§ **Your goal**
Could you write out, word for word, only the part of the lines that opens with the one containing "Ainsi donc, pour" and closes with the one containing "expérimenté de dératisation", including both of those lines?

#####

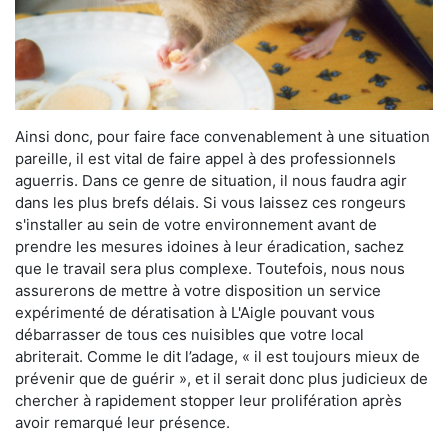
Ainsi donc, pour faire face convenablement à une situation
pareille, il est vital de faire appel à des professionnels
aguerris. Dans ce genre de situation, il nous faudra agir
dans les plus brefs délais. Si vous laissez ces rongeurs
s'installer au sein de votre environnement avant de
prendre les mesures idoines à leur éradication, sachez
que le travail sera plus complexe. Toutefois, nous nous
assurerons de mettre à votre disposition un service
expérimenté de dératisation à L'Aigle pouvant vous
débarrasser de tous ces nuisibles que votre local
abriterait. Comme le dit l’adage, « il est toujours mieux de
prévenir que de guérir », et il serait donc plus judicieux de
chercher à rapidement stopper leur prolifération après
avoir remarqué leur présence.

#####

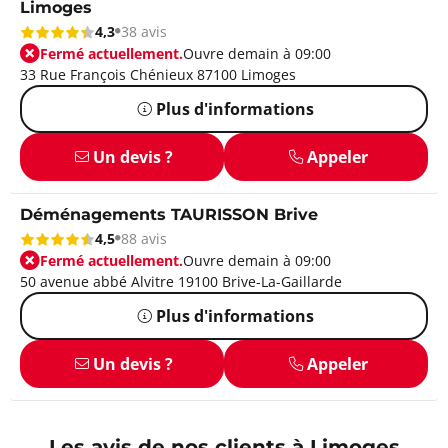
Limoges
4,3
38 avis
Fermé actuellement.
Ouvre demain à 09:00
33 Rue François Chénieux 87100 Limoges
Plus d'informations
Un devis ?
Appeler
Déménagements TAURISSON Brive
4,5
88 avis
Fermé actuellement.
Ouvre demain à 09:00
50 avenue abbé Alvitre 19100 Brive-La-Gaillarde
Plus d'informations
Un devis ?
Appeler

#####

§ **Answer to this problem**
Ainsi donc, pour faire face convenablement à une situation
pareille, il est vital de faire appel à des professionnels
aguerris. Dans ce genre de situation, il nous faudra agir
dans les plus brefs délais. Si vous laissez ces rongeurs
s'installer au sein de votre environnement avant de
prendre les mesures idoines à leur éradication, sachez
que le travail sera plus complexe. Toutefois, nous nous
assurerons de mettre à votre disposition un service
expérimenté de dératisation à L'Aigle pouvant vous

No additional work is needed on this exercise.